By Kendall George, February 27, 2013
Lunch Bytes is a consortium of digital artists, the Goethe-Institut Washington, Smithsonian’s Hirshhorn Museum and Sculpture Garden, and the Swiss Arts Council Pro Helvetia. The commendably forward-thinking group—especially for mostly federally funded institutions—holds lectures on digital art’s theoretical issues (New Aesthetic, “remix culture”) and how this art fits into pre-existing networks (surveillance, selling digital art). Articles and works by Lunch Bytes’ associated artists are, naturally, available online. Work by one artist a month is hosted on the Platform page, who passes the torch to the next artist of their choice. What began as a gallery of online work is evolving into a home for thoughtful commentary on Internet culture and the information we communicate, presented through innovative design.

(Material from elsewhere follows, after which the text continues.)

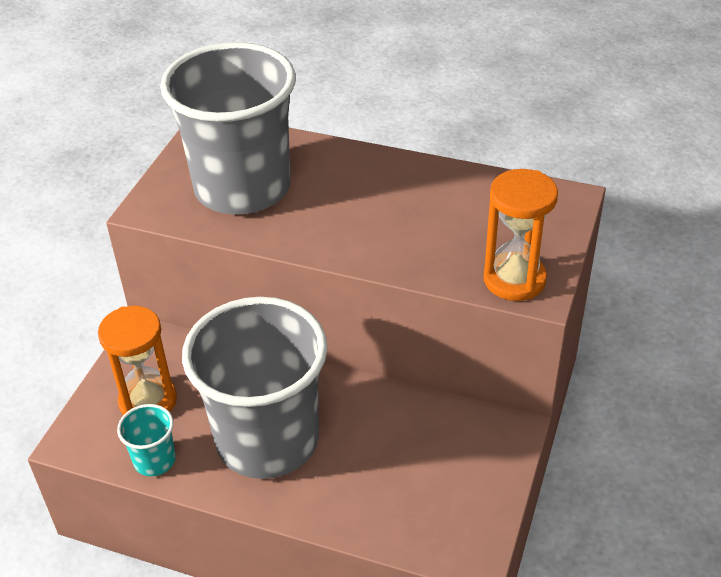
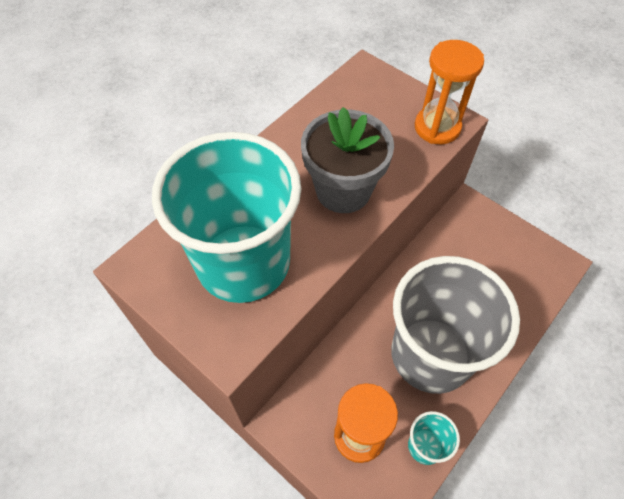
camera: 70 degrees left, 15 degrees up
grey cup [160,42,296,215] -> turquoise cup [152,132,301,303]
none -> grey flower pot [301,107,394,213]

Yuri Pattison’s “outsourced views, visual economies” layers photographs from the windows of Amazon Mechanical Turk workers over video of landscapes with low ambient noise. Amazon Mechanical Turk is a crowdsoured marketplace, where anyone with a task that necessitates a person rather than a computer, called “Human Intelligence Tasks,” can post a need online. The poster states a range of what they are willing to pay a person for the work, and Turkers, (workers), compete by bidding as low as possible for the job. Anyone can become a Turker, and as Pattison’s compiled images show, they are an internationally and socioeconomically diverse group. Tasks are often won for only a few cents, which has led to criticism that Amazon Mechanical Turk is a digital sweatshop.